For the past five years, Cashell Fieldhouse has been home to a painted blue version of the Fremont Cannon.
“It’s the most symbolic trophy for winning a state championship in the country and as much a part of the football tradition as the game itself,” said UNR coach Chris Ault, according to the school’s sports information department. “The Fremont Cannon is such a monumental trophy that we built a spot for it when we built Cashell Fieldhouse in the 1980s.”
The cannon is awarded annually to the winner of the UNLV vs. UNR football game and painted either red or blue. Hence why the Wolf Pack haven't relinquished control of it since 2004, the year before Mike Sanford took over as the Rebels coach.
Sanford went 0-5 during his tenure and never possessed the country’s biggest and most expensive rivalry trophy. The cannon weighs in at nearly 550 pounds and cost $10,000 to assemble.
Here is a timeline outlining the Fremont Cannon’s history.
1843-1844: These were the days of the real Fremont Cannon. Explorer and eventual presidential candidate John Charles Fremont traveled through Nevada, California and Oregon on an expedition with the howitzer cannon. Legend states Fremont abandoned the cannon somewhere in a Sierra Nevada snowdrift.
1969: Bill Ireland, UNLV’s first football coach and a UNR alum, came up with the idea of the two teams playing for a replica of Fremont’s cannon before their first meeting. Ireland’s idea came to fruition when the Kennecott Cooper Corp. reconstructed the cannon and donated it to the rivalry.
1970: Although UNR won the first meeting between the schools, UNLV was the first to control the cannon. The Rebels beat the Wolf Pack, 42-30, in 1970 to avenge 1969’s 30-28 defeat. The cannon was not completed until 1970, meaning it debuted the year UNLV grabbed its first win of the series.
1973: UNLV can claim to having the cannon before UNR, but the Wolf Pack were the first to fire it. In 1973, when the Wolf Pack beat the Rebels 19-3, a UNR military science student shot it off. It became tradition for the team in possession of the cannon to fire it after every touchdown.
1978: This was the date of the infamous airport incident. After UNR upset UNLV as 20-point underdogs on the road, Ault and the Wolf Pack had to find a way to get the cannon back to Reno. Ault ordered his team to figure out how to disassemble the cannon and talked McCarran Airport officials into letting them carry small pieces of the cannon onto the plane.
1980s: The cannon spent seven of 10 years in Las Vegas during this decade. The catch? The rivals only played four times in that span, so the Rebels had the luxury of keeping the cannon for five straight years with only one win.
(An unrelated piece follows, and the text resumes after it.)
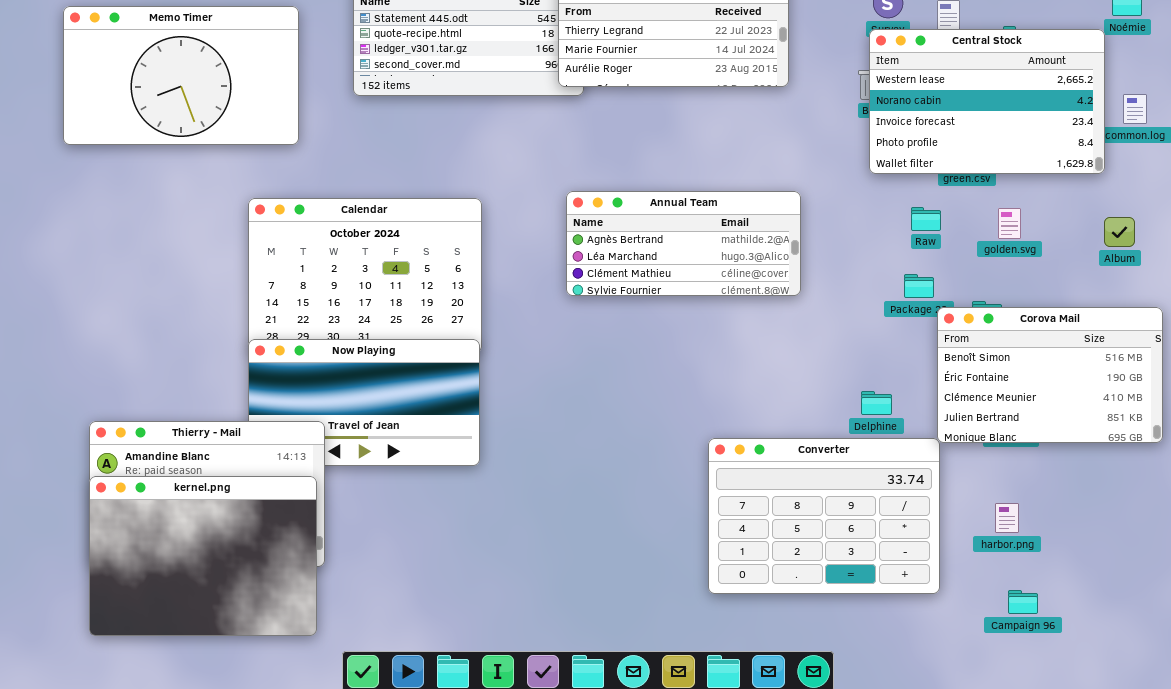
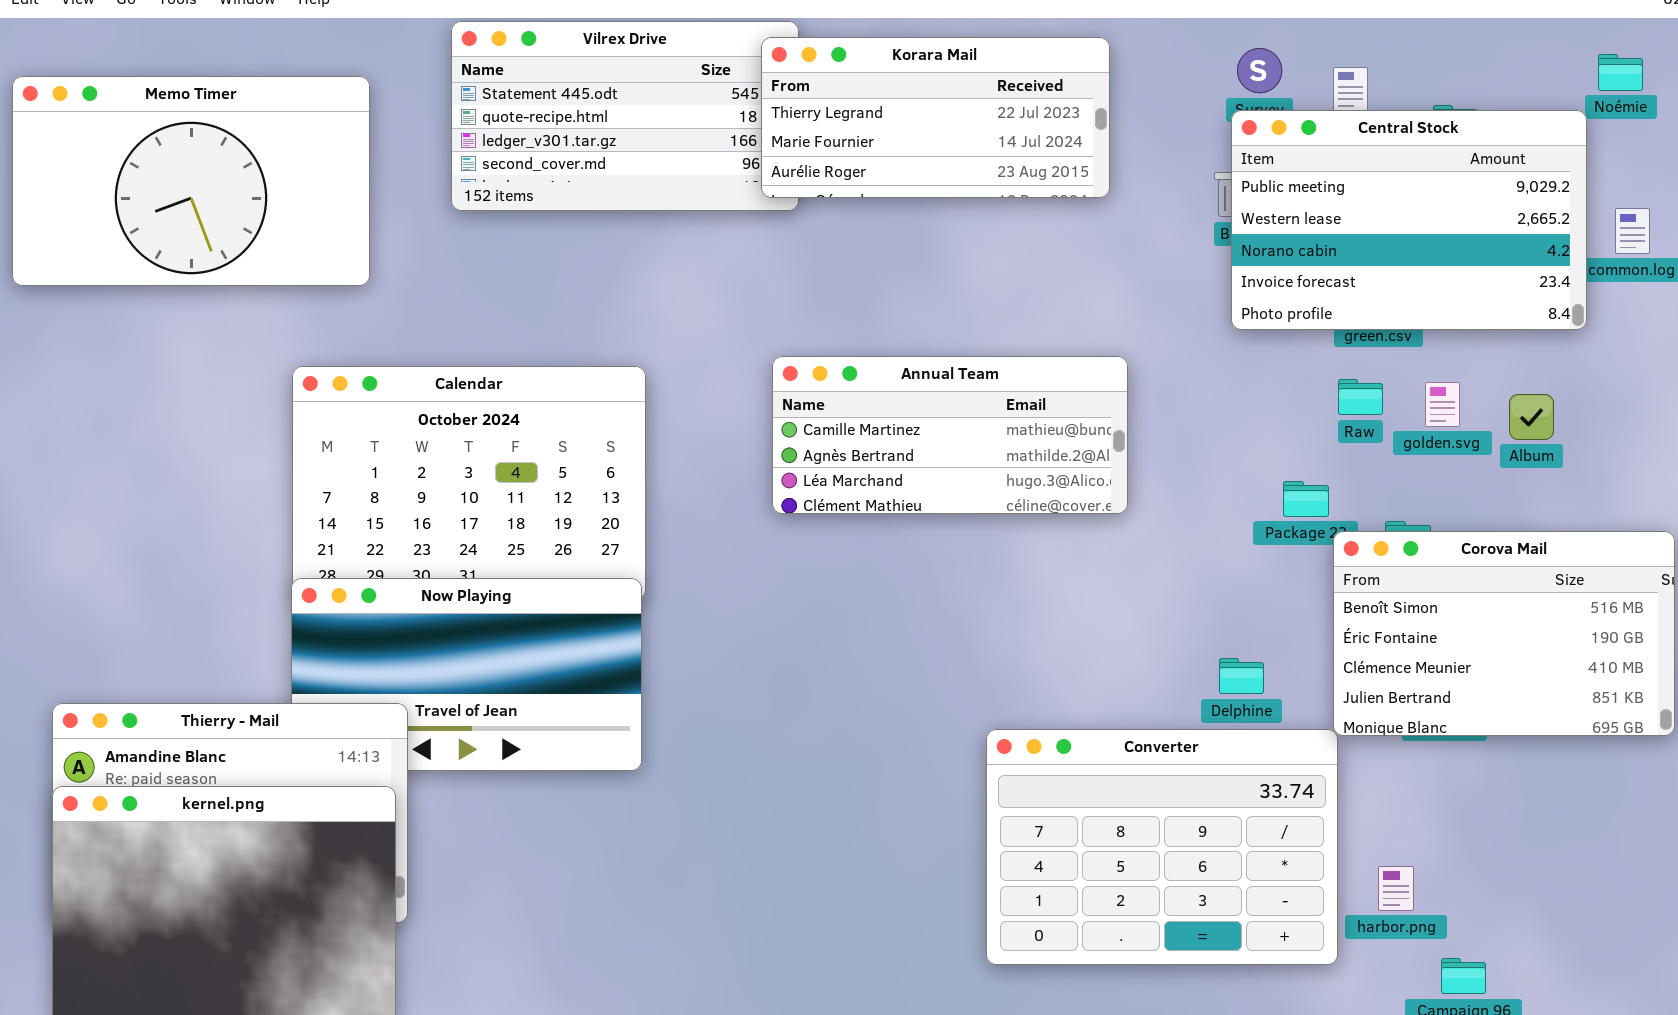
Central Stock: [869,29,1105,174] -> [1231,110,1587,330], scrolled up 1 row
Annual Team: [566,191,801,296] -> [772,356,1128,514], scrolled up 1 row
Raw: [911,207,941,231] -> [1338,379,1383,415], moved
Album: [1104,217,1135,247] -> [1509,394,1554,440], moved
harbor.png: [995,503,1019,533] -> [1378,866,1414,911], moved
Oct. 7, 2000: This is where cannon folklore started to pick up — literally. After UNLV beat UNR 38-7 at Sam Boyd Stadium for the first time in six years, players and fans lifted up the cannon in celebration. The group subsequently dropped it and damaged the trophy.
Oct. 21, 2000: The UNLV athletics department repaired the cannon at a cost of $1,500 before the Rebels next home game against Wyoming, which they won 42-23.
2001: For the first time in nearly 30 years, the cannon is not available to fire during the game.
2009: UNR wins the cannon for the fifth straight year with a 63-28 victory. It’s the third straight time the cannon has stayed in one location for a half-decade, as UNR won every game from 1995-1999 and UNLV from 2000-2004. Neither the Wolf Pack nor the Rebels, however, have ever controlled it for six consecutive years. UNR appears ready to break that trend Saturday as it comes to Sam Boyd Stadium as 20-point favorites. Then again, it’s a rivalry game and never a sure thing what will happen with the cannon.